Time-predictable hardware platforms

Due to increasing complexity and the need to consolidate functionality onto fewer hardware, the computational demand of cyber-physical real-time systems is steadily rising. Commercial-Off-The-Shelf (COTS) multi-core processors are a natural choice to meet this demand due to their superior Size, Weight & Power (SWaP) characteristics. But they are unsuitable for use in real-time systems, because executions on these platforms are not worst-case predictable. The main reason for this unpredictability is the various hardware shared between cores such as caches, on-chip interconnect, and memory controllers.

To use a hardware in real-time systems, the Worst-Case Execution Time (WCET) of applications executing on the hardware should be computable. We are developing a System-on-Chip architecture based on Commercial-Off-The-Shelf multicores, focusing on the design of a time-predictable memory hierarchy. Xilinx Zynq 706 platform is used to demonstrate the feasibility of the architecture.
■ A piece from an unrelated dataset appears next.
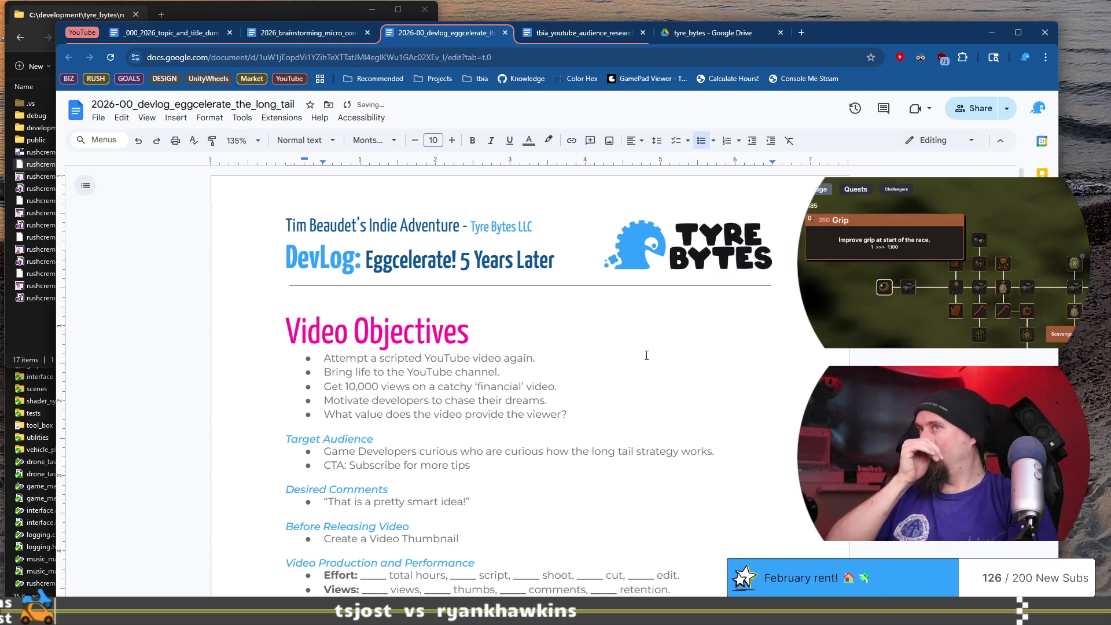
{"action": "key", "text": "Return"}
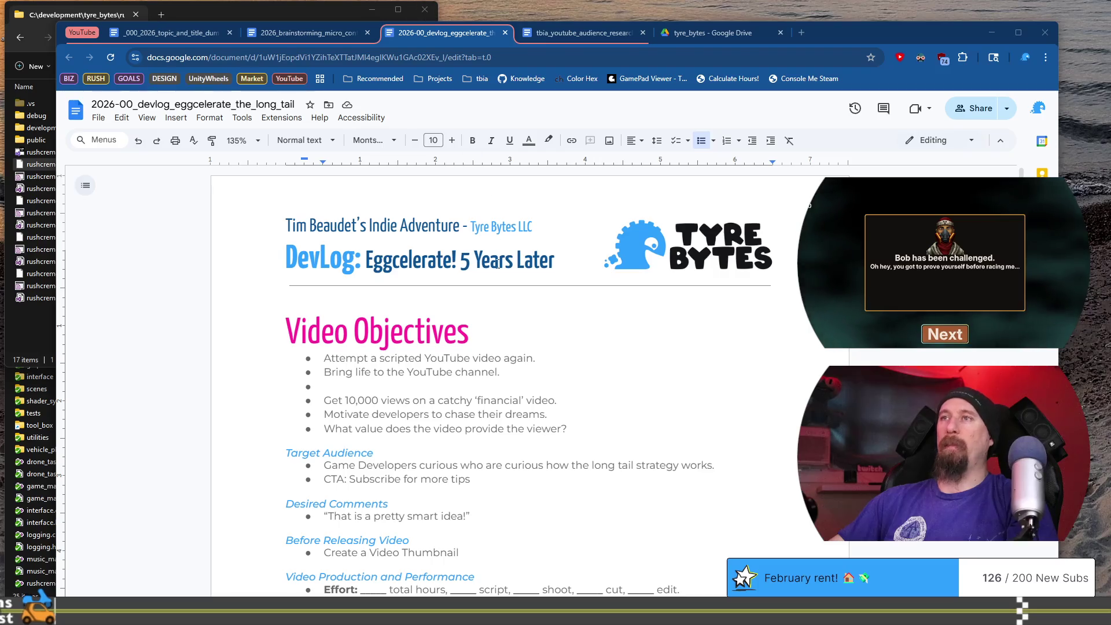
{"action": "left_click", "coordinate": [529, 382]}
The main activities of the project can be summarized as follows:

•  Experimental evaluation of existing COTS multi-cores to show that worst-case predictability is infeasible.

•  Design and analysis of predictable shared caches, including replacement and coherency policies.

•  Design and analysis of predictable memory controller, including arbitration policy.

•  Design and analysis of predictable inter-core interconnect, including arbitration policy.

•  Validation of the proposed hardware architecture in terms of predictability and SWaP characteristics using  safety-critical applications.